5 Surprising Facts About Big Star’s ‘Third’

There are albums that arrive too late, sound too strange, and carry too much personal wreckage to find their audience right away. Big Star’s ‘Third’ is the definitive example. Recorded in the fall of 1974 at Ardent Studios in Memphis, the album sat unreleased for nearly four years before PVC Records put it out in March 1978. By then, the band had already collapsed under the weight of commercial failure, personal deterioration, and the declining mental state of singer Alex Chilton. Rolling Stone placed it at number 285 on their 2020 list of the 500 greatest albums of all time, up from 449 in 2012. NME ranked it the number one heartbreak album of all time in 2000 and called it one of the darkest albums ever made. AllMusic described it as “among the most harrowing experiences in pop music.” Pitchfork gave it a perfect score. And yet for years, almost nobody heard it. Here are five facts that explain how this record came to exist, and why it sounds the way it does.

Alex Chilton Didn’t Consider It a Big Star Album, and the Session Sheets Prove It

According to Chilton, “We never saw it as a Big Star record. That was a marketing decision when the record was sold in whatever year that was sold. And they didn’t ask me anything about it and they never have asked me anything about it.” The session sheets from Ardent Studios back him up. They have the band name “Sister Lovers” clearly written on them, a reference to the fact that Chilton and drummer Jody Stephens were dating sisters Lesa and Holliday Aldridge at the time. Whether it was a joke or a genuine working title, the record was called something else entirely while it was being made.

Lesa Aldridge Was a Major Part of the Record, Then Alex Erased Her

Lesa Aldridge, a cousin of photographer William Eggleston who created the ‘Radio City’ album cover, contributed vocals throughout the sessions and was, in producer Jim Dickinson’s words, “a big, big part of the record.” Her relationship with Chilton was stormy, and at some point during or after the sessions, Chilton went back into the tapes and began removing her contributions. Dickinson described it plainly: “he started to go back and erase her — there was a lot more of Lesa on the album than there is now.” What survived of her presence is what you hear on the finished record.

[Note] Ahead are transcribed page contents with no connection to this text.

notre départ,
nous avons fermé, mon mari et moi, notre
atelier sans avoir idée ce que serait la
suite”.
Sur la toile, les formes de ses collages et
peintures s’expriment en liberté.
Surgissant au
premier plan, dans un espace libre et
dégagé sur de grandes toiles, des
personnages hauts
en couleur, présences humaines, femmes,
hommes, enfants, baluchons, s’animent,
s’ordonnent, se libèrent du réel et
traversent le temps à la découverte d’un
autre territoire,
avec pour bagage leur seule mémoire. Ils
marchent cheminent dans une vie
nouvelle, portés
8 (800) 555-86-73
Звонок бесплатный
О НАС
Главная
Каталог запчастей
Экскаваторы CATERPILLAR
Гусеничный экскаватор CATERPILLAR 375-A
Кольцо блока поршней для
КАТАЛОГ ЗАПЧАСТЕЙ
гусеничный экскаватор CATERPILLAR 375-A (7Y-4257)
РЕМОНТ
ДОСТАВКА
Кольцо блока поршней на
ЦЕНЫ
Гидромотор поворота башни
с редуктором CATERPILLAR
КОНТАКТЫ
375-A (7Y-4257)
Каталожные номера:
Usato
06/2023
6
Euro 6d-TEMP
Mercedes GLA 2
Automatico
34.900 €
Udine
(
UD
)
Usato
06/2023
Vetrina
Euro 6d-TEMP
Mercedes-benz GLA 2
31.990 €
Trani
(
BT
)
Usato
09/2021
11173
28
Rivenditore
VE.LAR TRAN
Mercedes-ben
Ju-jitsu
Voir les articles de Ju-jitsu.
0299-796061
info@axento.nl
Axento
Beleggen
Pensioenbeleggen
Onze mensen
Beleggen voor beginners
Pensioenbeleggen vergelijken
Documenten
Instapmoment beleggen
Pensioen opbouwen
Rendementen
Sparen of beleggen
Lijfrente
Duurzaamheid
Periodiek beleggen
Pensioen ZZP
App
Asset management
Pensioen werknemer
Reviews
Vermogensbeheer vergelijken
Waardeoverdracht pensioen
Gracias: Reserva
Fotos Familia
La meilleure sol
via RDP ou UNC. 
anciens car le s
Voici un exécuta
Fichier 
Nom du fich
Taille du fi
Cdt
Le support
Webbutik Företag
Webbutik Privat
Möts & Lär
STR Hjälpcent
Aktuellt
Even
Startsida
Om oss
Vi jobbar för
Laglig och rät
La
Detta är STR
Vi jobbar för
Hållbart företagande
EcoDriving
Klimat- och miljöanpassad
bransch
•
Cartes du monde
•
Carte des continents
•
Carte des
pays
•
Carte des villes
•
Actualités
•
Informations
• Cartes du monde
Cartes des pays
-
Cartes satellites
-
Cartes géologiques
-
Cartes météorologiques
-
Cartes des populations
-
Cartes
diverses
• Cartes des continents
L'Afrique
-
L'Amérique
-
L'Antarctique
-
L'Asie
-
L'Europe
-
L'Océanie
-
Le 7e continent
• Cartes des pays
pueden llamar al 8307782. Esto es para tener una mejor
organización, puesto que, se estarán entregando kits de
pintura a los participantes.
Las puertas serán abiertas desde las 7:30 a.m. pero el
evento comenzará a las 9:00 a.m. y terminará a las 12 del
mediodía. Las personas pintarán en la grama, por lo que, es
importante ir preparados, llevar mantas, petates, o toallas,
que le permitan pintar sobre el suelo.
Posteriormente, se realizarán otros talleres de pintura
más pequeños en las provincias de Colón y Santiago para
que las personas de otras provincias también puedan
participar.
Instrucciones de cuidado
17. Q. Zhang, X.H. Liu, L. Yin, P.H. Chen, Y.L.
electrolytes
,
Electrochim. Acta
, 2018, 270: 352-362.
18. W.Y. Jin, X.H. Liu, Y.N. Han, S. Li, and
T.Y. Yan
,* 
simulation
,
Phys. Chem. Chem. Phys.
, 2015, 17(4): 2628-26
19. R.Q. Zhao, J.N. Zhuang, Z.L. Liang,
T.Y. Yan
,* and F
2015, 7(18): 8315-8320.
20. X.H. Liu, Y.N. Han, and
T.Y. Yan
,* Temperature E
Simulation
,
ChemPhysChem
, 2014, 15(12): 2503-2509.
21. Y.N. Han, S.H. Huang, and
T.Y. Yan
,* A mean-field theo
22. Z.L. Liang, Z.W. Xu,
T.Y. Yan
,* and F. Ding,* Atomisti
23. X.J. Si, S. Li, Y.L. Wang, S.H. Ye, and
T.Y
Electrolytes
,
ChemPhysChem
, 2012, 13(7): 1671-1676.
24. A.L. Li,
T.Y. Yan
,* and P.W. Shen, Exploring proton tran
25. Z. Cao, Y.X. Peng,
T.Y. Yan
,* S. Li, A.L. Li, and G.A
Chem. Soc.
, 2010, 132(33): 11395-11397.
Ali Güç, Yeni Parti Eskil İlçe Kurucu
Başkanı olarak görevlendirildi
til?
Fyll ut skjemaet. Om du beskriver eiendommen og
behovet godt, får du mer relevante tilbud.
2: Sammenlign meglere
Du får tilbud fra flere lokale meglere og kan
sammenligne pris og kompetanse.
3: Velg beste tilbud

The Sessions Were So Chaotic That the Studio’s Own Producer Called a Halt to “Escalating Madness”

Ardent’s John Fry, who had produced Big Star’s first two albums, was also involved with the third. According to biographer Bruce Eaton, Fry “finally called a halt to the escalating madness” and the album was mastered by Larry Nix on February 13, 1975. Severe personal issues burdened the sessions throughout. Chilton was in a turbulent relationship, disconnected from the direction of his own music, and surrounded by what Eaton described as “a large and revolving cast of Memphis musicians.” The album was mastered and then sat in a drawer for three years.

Steve Cropper and William Eggleston Both Played on the Record

The session musicians brought in during the recording extended well beyond the band’s core lineup. Steve Cropper, the guitarist whose work at Stax Records helped define an entire era of American soul music, contributed guitar to the album’s cover of the Velvet Underground’s “Femme Fatale.” William Eggleston, one of the most celebrated photographers in American art history, played piano on the cover of eden ahbez’s “Nature Boy.” Both were there because of personal connections to Chilton and the Memphis scene, not because of any conventional studio logic.

The Album’s Tribute Concert After Chilton’s Death Featured Members of R.E.M., Big Star, and the Posies

Alex Chilton died of a heart attack in New Orleans on March 17, 2010, at the age of 59, without health insurance and just days before a scheduled Big Star performance at South by Southwest in Austin. That show went ahead as a tribute, with Curt Kirkwood, Chris Stamey, M. Ward, Mike Mills of R.E.M., John Doe, Sondre Lerche, Chuck Prophet, Evan Dando, the Watson Twins, and original Big Star member Andy Hummel joining Jody Stephens on stage. Hummel himself died four months later. Stephens is now the sole surviving original member of the band.